Segment Start: Data extracts

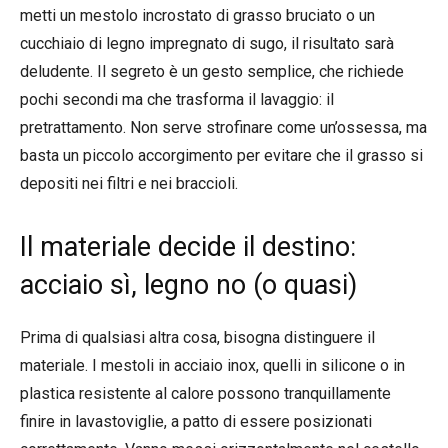
metti un mestolo incrostato di grasso bruciato o un
cucchiaio di legno impregnato di sugo, il risultato sarà
deludente. Il segreto è un gesto semplice, che richiede
pochi secondi ma che trasforma il lavaggio: il
pretrattamento. Non serve strofinare come un’ossessa, ma
basta un piccolo accorgimento per evitare che il grasso si
depositi nei filtri e nei braccioli.
Il materiale decide il destino:
acciaio sì, legno no (o quasi)
Prima di qualsiasi altra cosa, bisogna distinguere il
materiale. I mestoli in acciaio inox, quelli in silicone o in
plastica resistente al calore possono tranquillamente
finire in lavastoviglie, a patto di essere posizionati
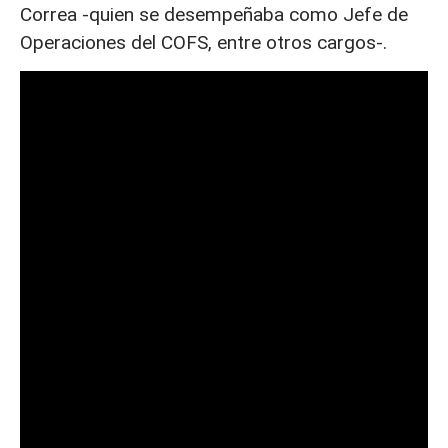
Correa -quien se desempeñaba como Jefe de
Operaciones del COFS, entre otros cargos-.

Segment End: Data extracts

# [What you should do]
Return the text read from every record verbatim, line for line, and omit the pictures.

# [Response to this task]
metti un mestolo incrostato di grasso bruciato o un
cucchiaio di legno impregnato di sugo, il risultato sarà
deludente. Il segreto è un gesto semplice, che richiede
pochi secondi ma che trasforma il lavaggio: il
pretrattamento. Non serve strofinare come un’ossessa, ma
basta un piccolo accorgimento per evitare che il grasso si
depositi nei filtri e nei braccioli.
Il materiale decide il destino:
acciaio sì, legno no (o quasi)
Prima di qualsiasi altra cosa, bisogna distinguere il
materiale. I mestoli in acciaio inox, quelli in silicone o in
plastica resistente al calore possono tranquillamente
finire in lavastoviglie, a patto di essere posizionati
Correa -quien se desempeñaba como Jefe de
Operaciones del COFS, entre otros cargos-.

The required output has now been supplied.